Out of season, you’ll need to fly to Athens, spend a night there and then either fly to Kalymnos or to Kos (and then take the ferry as mentioned above). The only problem in flying direct to Kalymnos from Athens is that you can’t always guarantee getting there the same day as flights do get cancelled due to the wind. The airstrip in Kalymnos is small and exposed to the weather. The best way to ensure you get to Kalymnos the same day is to fly to Kos and take the ferry. It’s a great way to arrive on the island and makes the trip more of an adventure!
A short 15-minute taxi drive (around 15 Euros) from the port of Pothia will take you to Masouri, which is central to all the climbing. The island is set up for climbers and the taxis meet every ferry.
Getting around Kalymnos is easy. If you’ve never been before, spend a few days walking from where you’re staying in Masouri to the many local crags/areas that are dotted around close and offer hundreds of routes at all grades.
After this, consider taking the short boat trip across to the beautiful island of Telendos, which will not only give you a change of scene, but it’s a great outing and adventure. The journey’s only 20 mins and around 5 Euros each way and you get to climb on an island with no roads - just walkers, climbers and fisherman. There are both single pitch and fantastic bolted multi-pitch routes to climb. Enjoy the whole day, have a beer to settle the dust and some food (I recommend the freshly caught fish), watch the sun go down and catch a late ferry back to Kalymnos. It’s again only a short walk from Masouri to the small ferry port to catch the boat to Telendos.

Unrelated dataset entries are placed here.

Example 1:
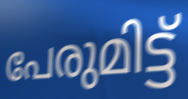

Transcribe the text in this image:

പേരുമിട്ട്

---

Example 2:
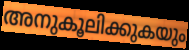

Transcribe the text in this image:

അനുകൂലിക്കുകയും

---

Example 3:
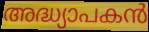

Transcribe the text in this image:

അദ്ധ്യാപകൻ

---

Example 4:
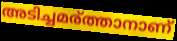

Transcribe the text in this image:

അടിച്ചമര്ത്താനാണ്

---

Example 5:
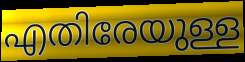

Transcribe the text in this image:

എതിരേയുള്ള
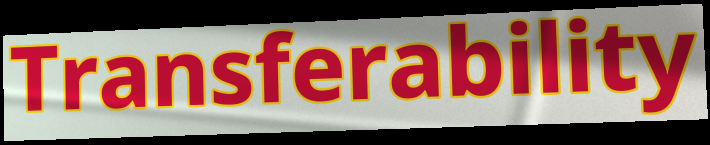
Transferability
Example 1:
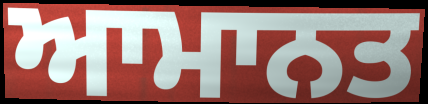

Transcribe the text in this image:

ਆਮਾਨਤ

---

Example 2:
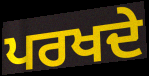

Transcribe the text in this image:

ਪਰਖਦੇ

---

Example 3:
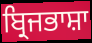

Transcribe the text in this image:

ਬ੍ਰਿਜਭਾਸ਼ਾ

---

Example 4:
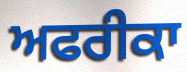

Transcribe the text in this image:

ਅਫਰੀਕਾ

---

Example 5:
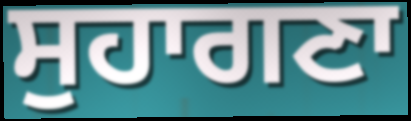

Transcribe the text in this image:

ਸੁਹਾਗਣਾ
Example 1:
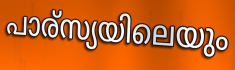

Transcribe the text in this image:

പാര്സ്യയിലെയും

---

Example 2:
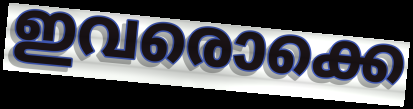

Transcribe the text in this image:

ഇവരൊക്കെ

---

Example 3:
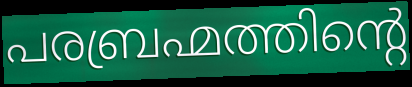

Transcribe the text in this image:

പരബ്രഹ്മത്തിന്റെ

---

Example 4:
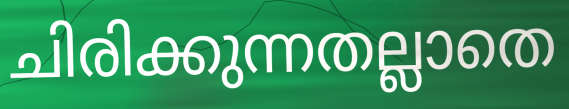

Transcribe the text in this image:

ചിരിക്കുന്നതല്ലാതെ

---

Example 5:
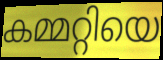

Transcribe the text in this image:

കമ്മറ്റിയെ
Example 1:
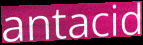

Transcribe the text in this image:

antacid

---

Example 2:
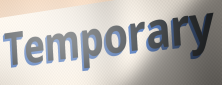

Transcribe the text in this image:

Temporary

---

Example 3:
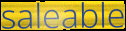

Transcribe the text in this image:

saleable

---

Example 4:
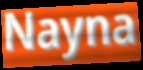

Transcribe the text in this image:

Nayna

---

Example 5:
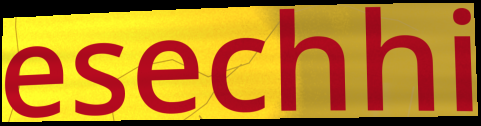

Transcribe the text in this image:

esechhi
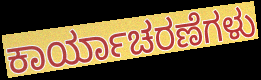
ಕಾರ್ಯಾಚರಣೆಗಳು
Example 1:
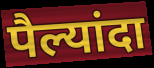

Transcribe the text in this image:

पैल्यांदा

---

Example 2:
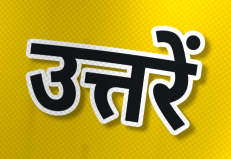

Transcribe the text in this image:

उत्तरें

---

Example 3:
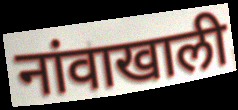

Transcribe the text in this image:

नांवाखाली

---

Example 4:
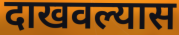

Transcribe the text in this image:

दाखवल्यास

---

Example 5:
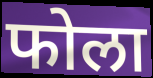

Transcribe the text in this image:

फोला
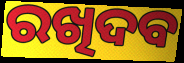
ରଖିଦବ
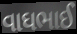
વાઘભાઈ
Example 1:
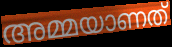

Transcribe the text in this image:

അമ്മയാണത്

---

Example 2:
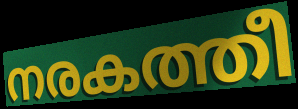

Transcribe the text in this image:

നരകത്തീ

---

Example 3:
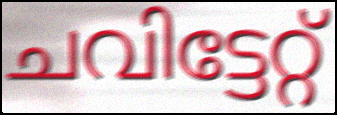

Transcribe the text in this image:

ചവിട്ടേറ്റ്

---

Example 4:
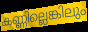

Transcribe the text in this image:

കണ്ണില്ലെങ്കിലും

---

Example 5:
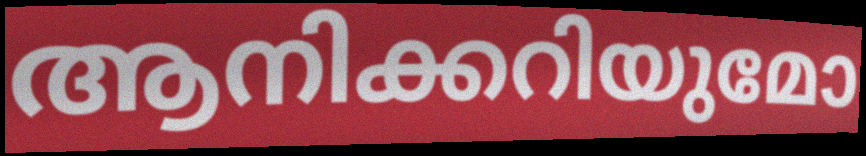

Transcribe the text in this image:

ആനിക്കറിയുമോ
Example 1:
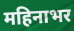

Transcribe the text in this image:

महिनाभर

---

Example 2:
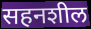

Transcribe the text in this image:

सहनशील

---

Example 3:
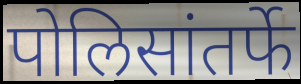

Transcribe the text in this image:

पोलिसांतर्फे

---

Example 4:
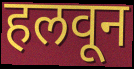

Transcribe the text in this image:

हलवून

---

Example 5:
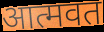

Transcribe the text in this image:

आत्मवत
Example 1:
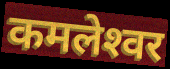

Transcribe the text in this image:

कमलेश्‍वर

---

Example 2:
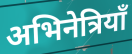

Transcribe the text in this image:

अभिनेत्रियाँ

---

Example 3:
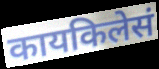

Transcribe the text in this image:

कायकिलेसं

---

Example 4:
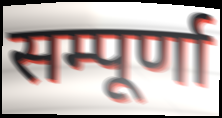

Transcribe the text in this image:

सम्पूर्णा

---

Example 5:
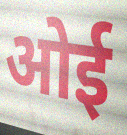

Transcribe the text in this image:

ओई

Another idea is to then hire a scooter from Mike’s Bikes or any number of other scooter hire shops in and around Masouri. For around 15 -20 Euros a day you can access some of the other sectors around the island and explore a little. Remember to take your driving licence and even if you sport climb without a helmet and were thinking of leaving it at home don’t, as you should get into the habit of wearing one when leading and it doubles up as a helmet that you can wear on the scooter that’s comfortable and fits properly!

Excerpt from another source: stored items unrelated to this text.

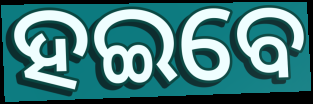
ହଇବେ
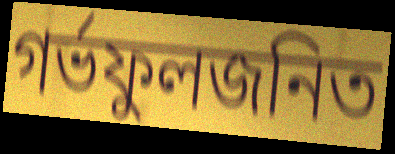
গর্ভফুলজনিত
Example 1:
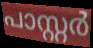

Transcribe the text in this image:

പാസ്റ്റർ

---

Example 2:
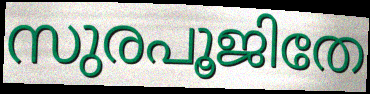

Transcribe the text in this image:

സുരപൂജിതേ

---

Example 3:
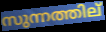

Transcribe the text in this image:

സുന്നത്തില്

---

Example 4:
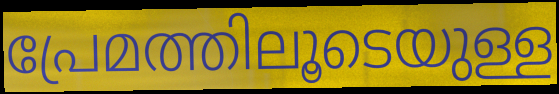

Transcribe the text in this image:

പ്രേമത്തിലൂടെയുള്ള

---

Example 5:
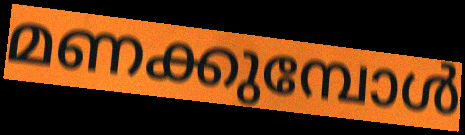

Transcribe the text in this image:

മണക്കുമ്പോൾ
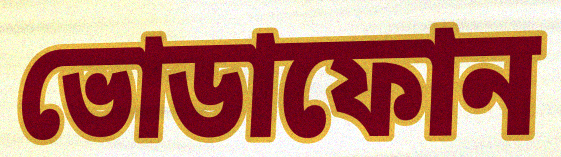
ভোডাফোন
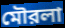
মৌরলা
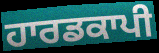
ਹਾਰਡਕਾਪੀ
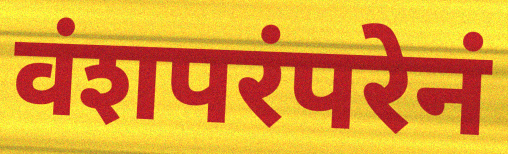
वंशपरंपरेनं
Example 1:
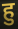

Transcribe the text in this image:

हु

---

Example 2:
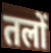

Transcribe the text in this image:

तलों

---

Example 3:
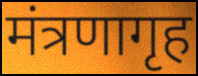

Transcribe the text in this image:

मंत्रणागृह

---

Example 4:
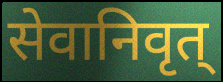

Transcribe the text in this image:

सेवानिवृत्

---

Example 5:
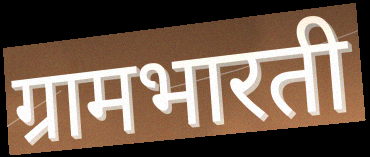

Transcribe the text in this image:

ग्रामभारती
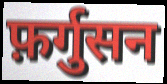
फ़र्गुसन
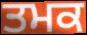
ਤਮਕ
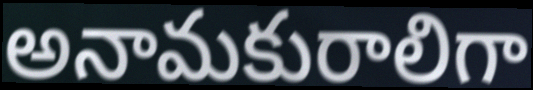
అనామకురాలిగా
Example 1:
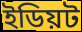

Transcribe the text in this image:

ইডিয়ট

There’s a cash point in Masouri, which feeds you with money for beer, fresh bread and fruit, scooter hire and suchlike.
All you need is the time to go there and enjoy yourself! Climbers visit the island all year round although for me I’d find it too hot in the middle of summer even though there are many places that you can stay in the shade for some of or all of the day. Even in October when I last went we couldn’t climb in the sun and would change crags when they came into the sun or only go to them when they went into the shade.

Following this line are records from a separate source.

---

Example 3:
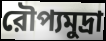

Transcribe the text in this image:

রৌপ্যমুদ্রা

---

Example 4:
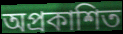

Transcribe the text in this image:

অপ্রকাশিত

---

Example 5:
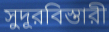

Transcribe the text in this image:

সুদূরবিস্তারী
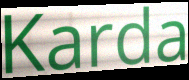
Karda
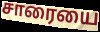
சாரையை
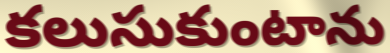
కలుసుకుంటాను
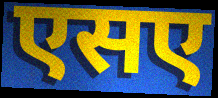
एसए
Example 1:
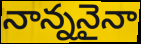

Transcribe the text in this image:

నాన్ననైనా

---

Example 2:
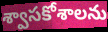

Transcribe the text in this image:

శ్వాసకోశాలను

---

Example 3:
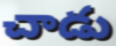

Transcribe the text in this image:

చాడు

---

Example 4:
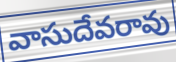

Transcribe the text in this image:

వాసుదేవరావు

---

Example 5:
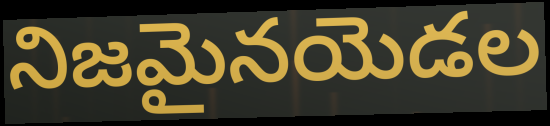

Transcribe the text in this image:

నిజమైనయెడల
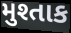
મુશ્તાક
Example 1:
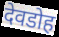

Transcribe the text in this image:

देवडोह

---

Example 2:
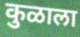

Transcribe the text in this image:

कुळाला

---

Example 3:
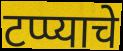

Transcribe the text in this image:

टप्प्याचे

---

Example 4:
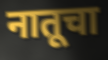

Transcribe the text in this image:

नातूचा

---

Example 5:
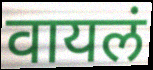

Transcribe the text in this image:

वायलं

You can go with any number of ideas or mix it up a little. The new guidebook has twice the number of routes than the old one and also highlights crags that that are family friendly.
Steve and I took also took our road bikes and mixed in a few great rides which took us over some of the steep roads and allowed us to explore some of the smaller fishing ports whilst having some time out from the climbing.
It was great riding and fantastic climbing – sounds like a holiday!